We spent that first night talking, negotiating, and setting the scene. We didn’t fuck, but we felt each other out to see what that might be like and if we were both capable of being the scene partner the other needed. By the time we said goodnight, there was no chance we weren’t gonna end up fucking; it was inevitable. I left her apartment thinking about the feeling of her legs draped across mine and the taste of her mouth. I wondered about what it would feel like to push her against the wall, throw her down on the bed, feel her fight back as she begged and pleaded.

That night, I didn’t sleep. I felt the throb of my pulse in my ears as I played out the violence of the scene that we’d been creating. I messaged Mallory, and we added details to it one after another until it was late. Like me, Mallory often didn’t sleep, and we used that time instead to craft a scene that would take us both into a dark, dark place.

**

When the day came to let it play out, she came to my apartment. She entered my apartment wearing clothing fit for the gym, but not for a New York December evening.

“What the fuck are you wearing?” I asked.

“It’s dance gear, Daddy. I just came from class,” she retorted, rolling her eyes at me.

“What the fuck are they teaching you at these private lessons?” I asked.

We argued back and forth about what was appropriate, about why I was looking at her that way, about what kinds of things she’d done with other boys. It got heated and I pushed her into my bedroom, throwing her onto the bed.

“Why?” she pleaded.

“Because you are *my* little girl, and none of them even sees how special you are. No one does but me. Stop wasting yourself on them and learn to give your time to someone who will appreciate it, someone who will love you for it, someone who will treat you like more than a story to tell their friends,” I spat at her.

“Maybe I just want to be a story – maybe I don’t fucking care – I just need to feel something… Where the fuck have you been all this time, daddy?” Mallory sobbed at me.

“I’ll show you what it’s like to feel something,” I said, feeling rage create.

“You mean other than disappointment?” she taunted.

“Maybe it’s time I tried something different. You haven’t learned any other way that I’ve tried to teach you, so it’s time for a new lesson…”

I pinned her down on the bed, holding her wrists firmly in my hands. I was deep inside of her, and her legs were pinned together. The rougher I was with her, the wetter she got and the more I taunted her for being a dirty little whore.

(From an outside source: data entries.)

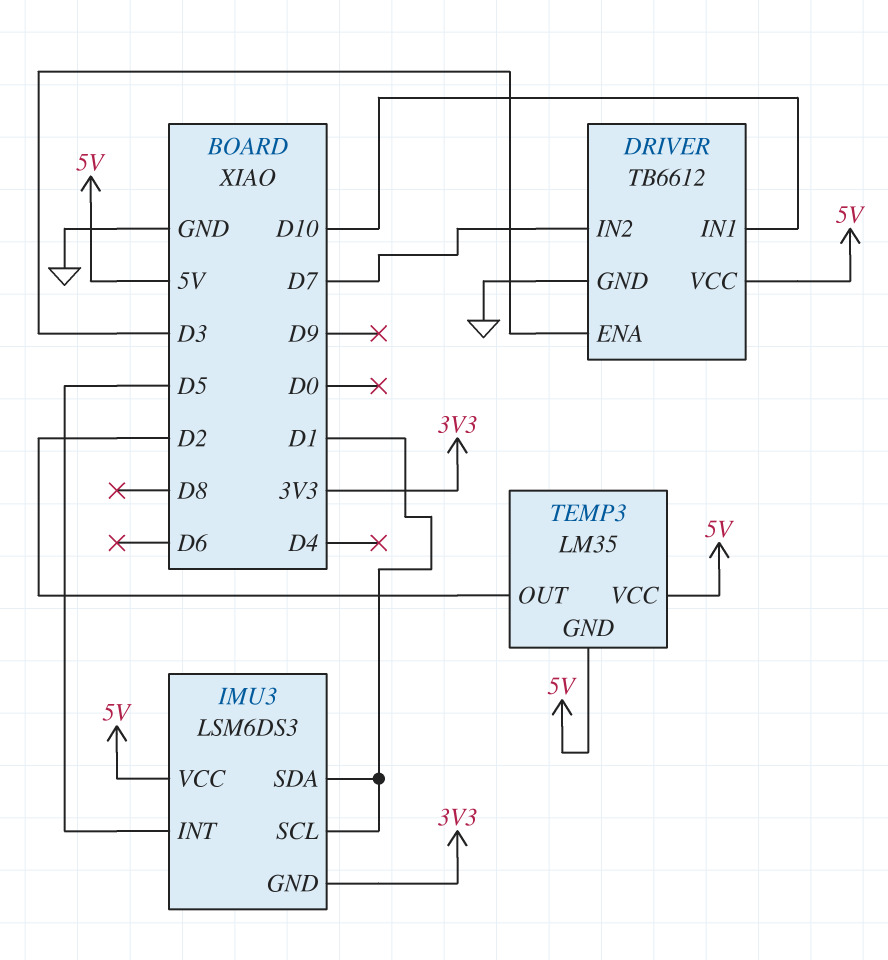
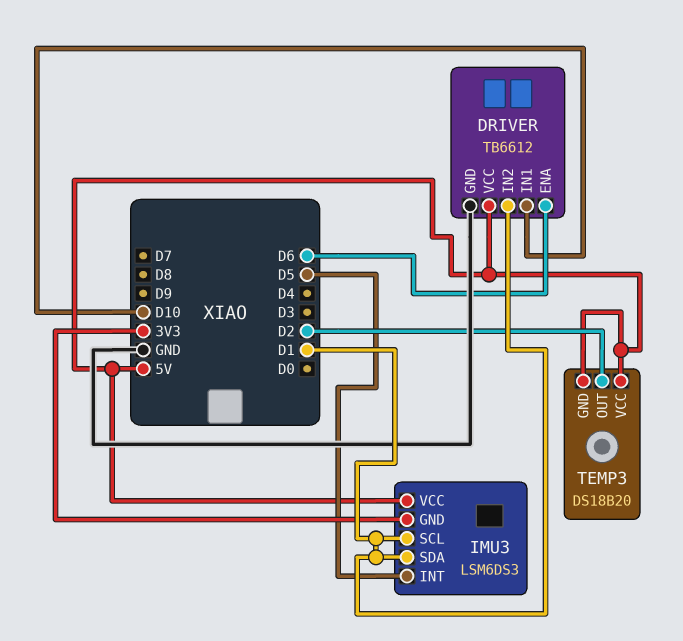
DRIVER pin ENA: D3 -> D6
DRIVER pin IN2: D7 -> D1
TEMP3: LM35 -> DS18B20

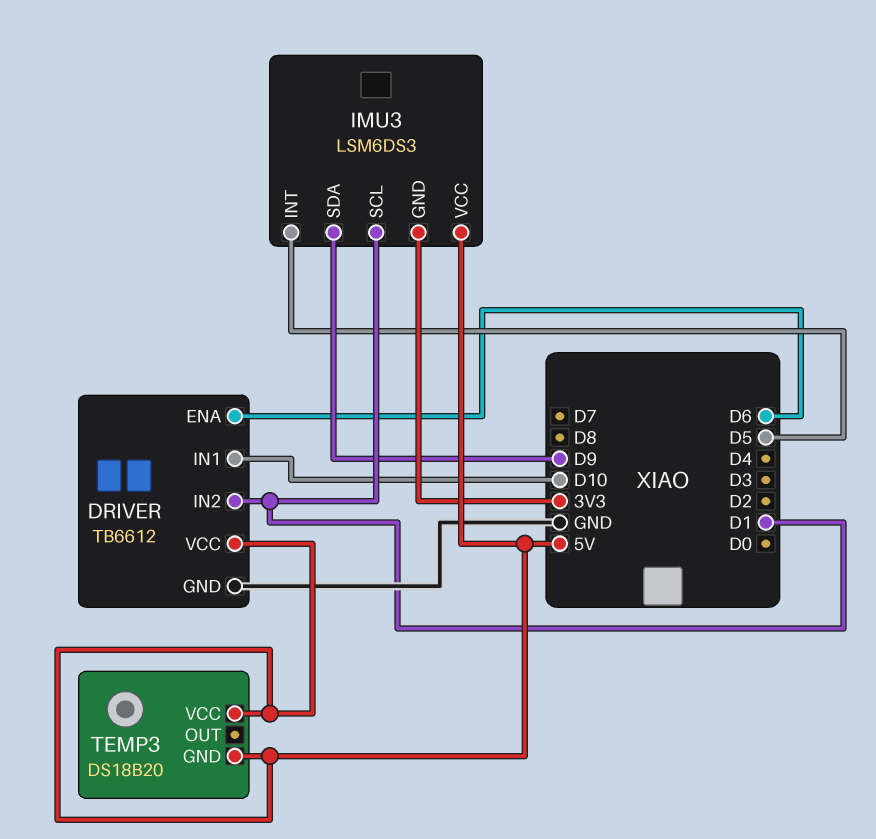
IMU3 pin SDA: D1 -> D9
TEMP3 pin OUT: D2 -> none

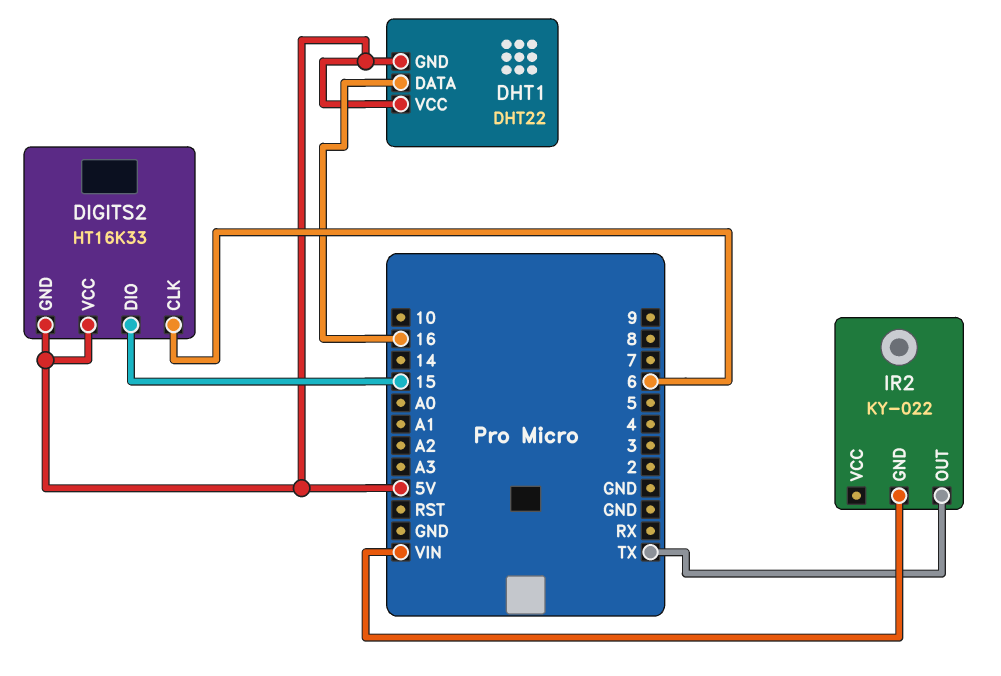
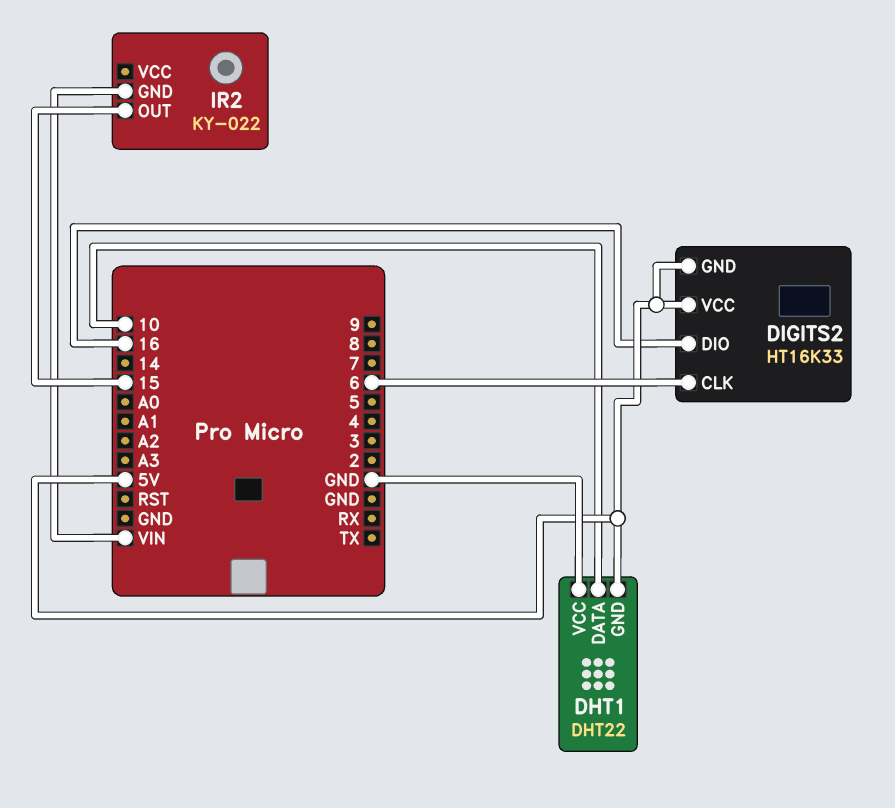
DHT1 pin DATA: 16 -> 10
DHT1 pin VCC: 5V -> GND
DIGITS2 pin DIO: 15 -> 16
IR2 pin OUT: TX -> 15

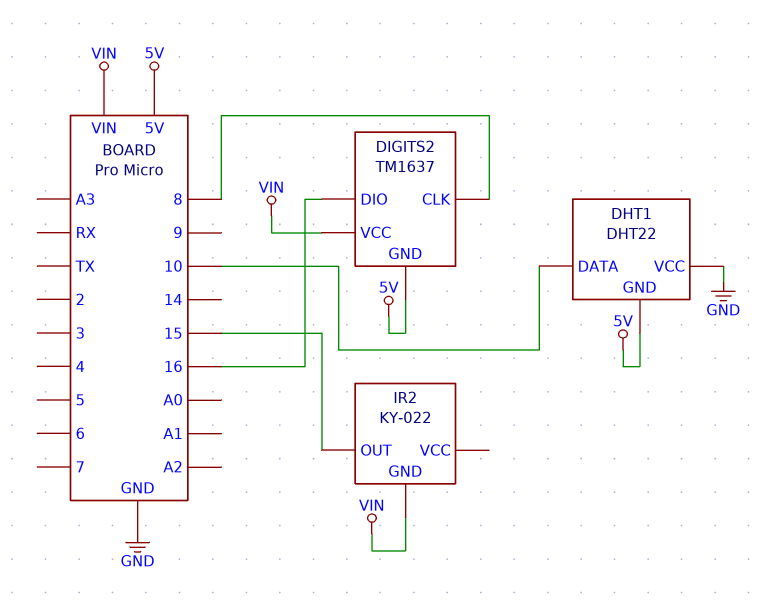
DIGITS2: HT16K33 -> TM1637
DIGITS2 pin CLK: 6 -> 8
DIGITS2 pin VCC: 5V -> VIN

“Please, daddy,” she pleaded.

I could smell her hair and feel her warmth, and she told me I was a disgusting pervert, that I raised a filthy little cumslut and there was no stopping the train that we were on because we were on it together.

***

A week later, Mallory was in a bodysuit, metal manacles and chains, and wearing a muzzle. She was laying on my bed, and we were talking about data strategy in relation to work. We’d fucked around already, and she paused for a moment and then popped the question:

“Do you want to go get dinner with me? Is that weird to ask?” she said, second-guessing herself.

This strange combination of incredibly forward and very uncertain caught me off guard. I didn’t know exactly what to do with it, but I said yes because I did very much want to have dinner with her.

This is the beginning of something strange and gorgeous. It is dark and twisted, and at times we will likely ask ourselves if we’ve gone too far. It feels certain that if we do, we will do it together, and we will do so boldly. Mallory, too, has a sleepless heart, and I am hopeful that it was what I’d been looking for all this time.